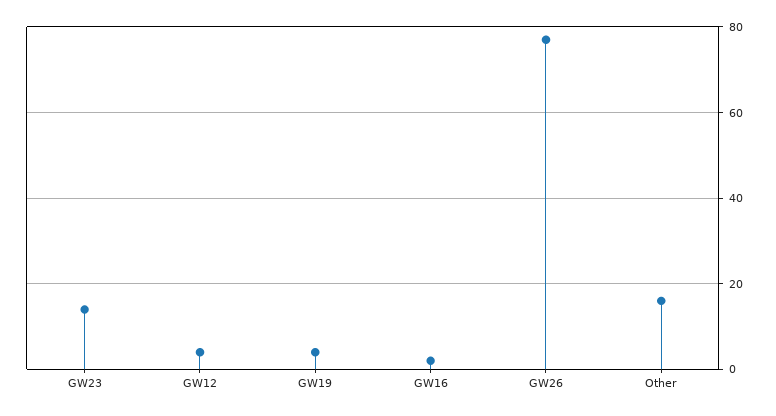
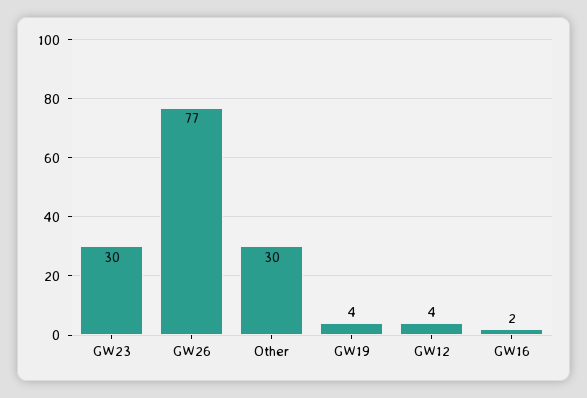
  {
-   "GW23": 15,
+   "GW23": 30,
    "GW12": 4,
    "GW19": 4,
    "GW16": 2,
    "GW26": 77,
-   "Other": 15
+   "Other": 30
  }

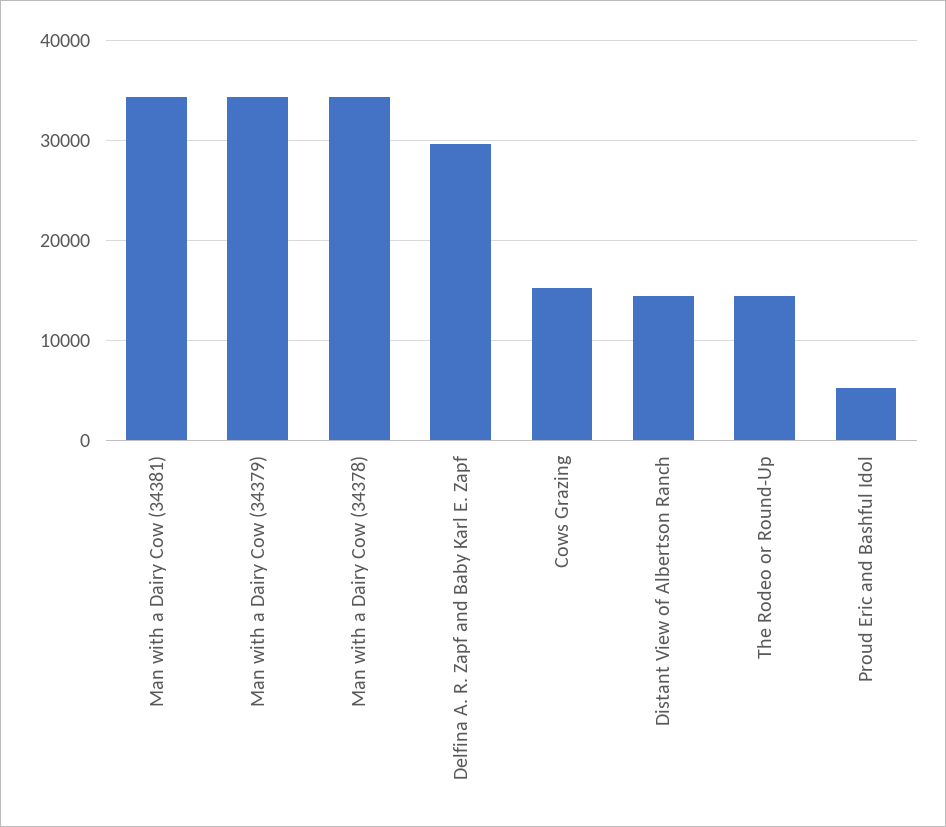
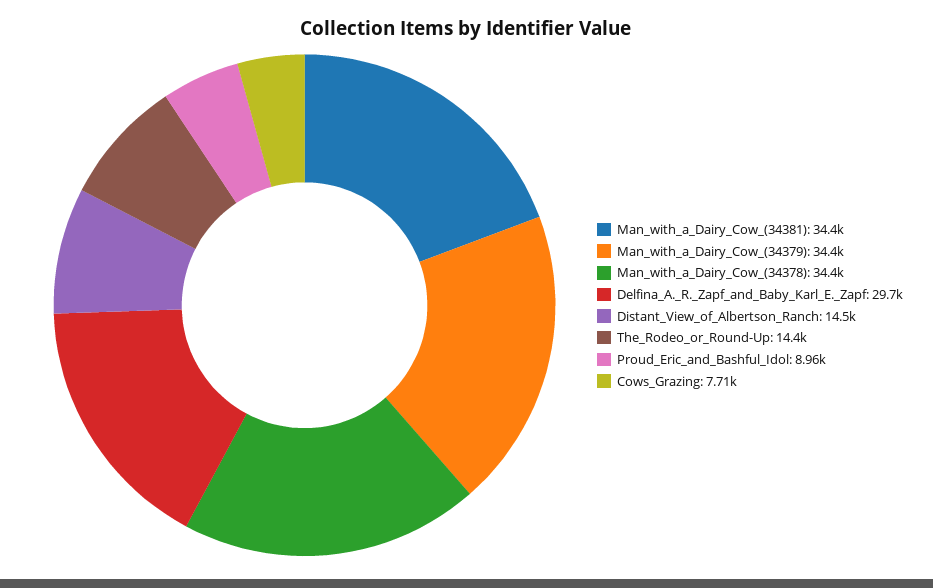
  {
    "Man with a Dairy Cow (34381)": 34400,
    "Man with a Dairy Cow (34379)": 34400,
    "Man with a Dairy Cow (34378)": 34400,
    "Delfina A. R. Zapf and Baby Karl E. Zapf": 29700,
-   "Cows Grazing": 15000,
+   "Cows Grazing": 7710,
    "Distant View of Albertson Ranch": 14500,
    "The Rodeo or Round-Up": 14400,
-   "Proud Eric and Bashful Idol": 5000
+   "Proud Eric and Bashful Idol": 8960
  }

## Exercise brief
Report back each line in the material above that contains the string "Idol".

## Written answer
-   "Proud Eric and Bashful Idol": 5000
+   "Proud Eric and Bashful Idol": 8960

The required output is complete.